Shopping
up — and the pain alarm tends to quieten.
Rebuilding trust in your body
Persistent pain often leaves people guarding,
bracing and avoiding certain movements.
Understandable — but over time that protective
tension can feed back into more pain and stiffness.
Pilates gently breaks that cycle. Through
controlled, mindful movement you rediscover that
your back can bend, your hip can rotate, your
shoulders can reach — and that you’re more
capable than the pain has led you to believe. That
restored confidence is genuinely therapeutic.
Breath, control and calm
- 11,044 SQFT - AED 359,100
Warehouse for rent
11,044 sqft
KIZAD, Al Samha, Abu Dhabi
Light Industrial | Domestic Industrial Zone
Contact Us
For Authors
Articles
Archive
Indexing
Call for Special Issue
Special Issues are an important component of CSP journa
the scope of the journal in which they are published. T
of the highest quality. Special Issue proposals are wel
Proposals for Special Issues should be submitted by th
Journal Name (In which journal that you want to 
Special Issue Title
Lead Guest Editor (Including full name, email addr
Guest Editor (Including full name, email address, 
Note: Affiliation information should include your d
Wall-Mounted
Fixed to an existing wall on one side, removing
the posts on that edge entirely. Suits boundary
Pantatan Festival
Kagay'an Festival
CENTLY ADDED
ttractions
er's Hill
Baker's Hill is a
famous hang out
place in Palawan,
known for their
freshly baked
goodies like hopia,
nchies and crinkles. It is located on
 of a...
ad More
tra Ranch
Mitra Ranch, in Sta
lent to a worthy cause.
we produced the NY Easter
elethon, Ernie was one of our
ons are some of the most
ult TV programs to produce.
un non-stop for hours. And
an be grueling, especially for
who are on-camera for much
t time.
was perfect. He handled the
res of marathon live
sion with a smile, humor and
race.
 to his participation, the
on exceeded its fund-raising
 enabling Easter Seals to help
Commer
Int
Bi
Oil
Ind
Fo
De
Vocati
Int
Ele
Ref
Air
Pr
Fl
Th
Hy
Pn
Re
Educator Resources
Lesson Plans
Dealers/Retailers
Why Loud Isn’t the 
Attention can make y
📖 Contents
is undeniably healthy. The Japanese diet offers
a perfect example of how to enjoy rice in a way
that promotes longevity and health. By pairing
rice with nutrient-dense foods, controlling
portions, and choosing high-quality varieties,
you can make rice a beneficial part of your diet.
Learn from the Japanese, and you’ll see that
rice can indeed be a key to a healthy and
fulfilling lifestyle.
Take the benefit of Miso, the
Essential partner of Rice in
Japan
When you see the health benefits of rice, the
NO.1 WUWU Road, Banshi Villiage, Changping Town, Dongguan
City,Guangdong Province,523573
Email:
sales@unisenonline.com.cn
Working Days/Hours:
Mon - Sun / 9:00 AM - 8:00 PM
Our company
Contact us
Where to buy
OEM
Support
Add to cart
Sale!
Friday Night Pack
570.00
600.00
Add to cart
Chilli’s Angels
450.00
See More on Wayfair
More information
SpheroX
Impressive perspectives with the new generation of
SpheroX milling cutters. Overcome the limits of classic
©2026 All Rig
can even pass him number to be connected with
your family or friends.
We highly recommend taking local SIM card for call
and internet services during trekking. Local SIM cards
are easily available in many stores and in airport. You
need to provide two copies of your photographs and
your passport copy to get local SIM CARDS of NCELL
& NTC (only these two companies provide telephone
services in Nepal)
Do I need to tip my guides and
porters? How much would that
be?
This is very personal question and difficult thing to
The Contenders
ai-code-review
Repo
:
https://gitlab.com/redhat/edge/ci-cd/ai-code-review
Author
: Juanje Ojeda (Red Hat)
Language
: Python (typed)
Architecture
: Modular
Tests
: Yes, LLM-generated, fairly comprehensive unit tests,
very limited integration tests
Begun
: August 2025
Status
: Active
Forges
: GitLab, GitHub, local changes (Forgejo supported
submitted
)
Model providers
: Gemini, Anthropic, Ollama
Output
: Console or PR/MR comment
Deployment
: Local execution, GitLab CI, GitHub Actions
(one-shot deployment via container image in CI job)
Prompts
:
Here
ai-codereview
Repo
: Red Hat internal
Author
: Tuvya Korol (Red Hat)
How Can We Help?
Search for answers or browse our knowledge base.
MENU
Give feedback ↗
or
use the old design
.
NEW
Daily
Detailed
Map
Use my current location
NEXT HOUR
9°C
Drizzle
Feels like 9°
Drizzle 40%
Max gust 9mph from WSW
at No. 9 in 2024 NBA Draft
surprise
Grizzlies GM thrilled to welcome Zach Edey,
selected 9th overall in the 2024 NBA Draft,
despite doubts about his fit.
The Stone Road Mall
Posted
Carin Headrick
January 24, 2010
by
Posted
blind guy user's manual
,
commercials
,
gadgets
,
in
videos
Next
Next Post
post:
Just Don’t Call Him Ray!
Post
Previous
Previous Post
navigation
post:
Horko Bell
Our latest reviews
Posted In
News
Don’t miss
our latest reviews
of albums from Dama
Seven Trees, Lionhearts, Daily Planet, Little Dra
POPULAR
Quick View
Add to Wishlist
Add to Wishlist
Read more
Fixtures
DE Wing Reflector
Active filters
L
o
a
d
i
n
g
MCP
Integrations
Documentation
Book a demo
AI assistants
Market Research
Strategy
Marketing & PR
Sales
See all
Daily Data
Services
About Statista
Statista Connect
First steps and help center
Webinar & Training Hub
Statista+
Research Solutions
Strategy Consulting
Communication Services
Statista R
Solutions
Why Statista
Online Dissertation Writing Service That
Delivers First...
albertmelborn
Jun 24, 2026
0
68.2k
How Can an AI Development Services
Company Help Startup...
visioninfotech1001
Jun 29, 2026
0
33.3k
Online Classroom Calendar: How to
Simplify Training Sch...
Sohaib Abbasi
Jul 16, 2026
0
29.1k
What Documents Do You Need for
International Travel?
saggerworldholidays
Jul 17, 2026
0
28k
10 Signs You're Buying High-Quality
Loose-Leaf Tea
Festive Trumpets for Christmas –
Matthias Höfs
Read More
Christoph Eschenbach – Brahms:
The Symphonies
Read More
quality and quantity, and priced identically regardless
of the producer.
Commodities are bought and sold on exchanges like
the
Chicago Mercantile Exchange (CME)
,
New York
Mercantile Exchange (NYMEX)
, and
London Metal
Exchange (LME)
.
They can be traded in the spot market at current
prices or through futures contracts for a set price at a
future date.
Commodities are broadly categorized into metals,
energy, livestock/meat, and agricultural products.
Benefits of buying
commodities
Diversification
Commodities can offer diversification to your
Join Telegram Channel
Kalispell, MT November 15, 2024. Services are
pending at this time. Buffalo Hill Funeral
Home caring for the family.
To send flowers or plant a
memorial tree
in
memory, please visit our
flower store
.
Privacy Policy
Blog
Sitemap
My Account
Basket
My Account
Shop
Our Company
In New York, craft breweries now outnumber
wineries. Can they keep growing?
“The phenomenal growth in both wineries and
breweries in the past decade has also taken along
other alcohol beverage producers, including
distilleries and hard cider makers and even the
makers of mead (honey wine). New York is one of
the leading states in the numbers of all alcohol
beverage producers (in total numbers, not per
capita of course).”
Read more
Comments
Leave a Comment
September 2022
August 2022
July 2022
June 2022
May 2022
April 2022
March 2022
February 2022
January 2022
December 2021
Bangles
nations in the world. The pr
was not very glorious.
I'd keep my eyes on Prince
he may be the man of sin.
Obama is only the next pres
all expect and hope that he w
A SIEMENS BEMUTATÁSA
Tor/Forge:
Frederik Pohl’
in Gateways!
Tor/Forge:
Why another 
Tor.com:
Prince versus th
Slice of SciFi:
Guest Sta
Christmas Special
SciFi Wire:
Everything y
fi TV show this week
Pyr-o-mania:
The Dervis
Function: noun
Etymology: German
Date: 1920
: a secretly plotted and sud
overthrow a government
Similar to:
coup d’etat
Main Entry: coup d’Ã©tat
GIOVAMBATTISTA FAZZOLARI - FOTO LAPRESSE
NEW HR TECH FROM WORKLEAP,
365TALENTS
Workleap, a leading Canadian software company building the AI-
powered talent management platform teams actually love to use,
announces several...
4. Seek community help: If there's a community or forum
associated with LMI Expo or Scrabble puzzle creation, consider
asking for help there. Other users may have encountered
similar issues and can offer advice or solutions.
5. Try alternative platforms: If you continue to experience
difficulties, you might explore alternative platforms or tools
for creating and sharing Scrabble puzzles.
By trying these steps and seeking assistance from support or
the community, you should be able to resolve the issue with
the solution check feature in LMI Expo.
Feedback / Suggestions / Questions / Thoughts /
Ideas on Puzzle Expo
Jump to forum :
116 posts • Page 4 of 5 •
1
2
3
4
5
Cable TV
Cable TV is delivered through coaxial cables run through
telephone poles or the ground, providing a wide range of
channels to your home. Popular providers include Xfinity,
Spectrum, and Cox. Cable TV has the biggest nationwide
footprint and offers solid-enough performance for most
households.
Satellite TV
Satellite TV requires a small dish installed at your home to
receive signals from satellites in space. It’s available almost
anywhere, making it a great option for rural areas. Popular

┄┄┄┄┄┄┄┄┄┄

**Problem:** Check each line of the entries for the string "Japanese". Copy the lines that have it.

**Exercise solution:**
is undeniably healthy. The Japanese diet offers
Learn from the Japanese, and you’ll see that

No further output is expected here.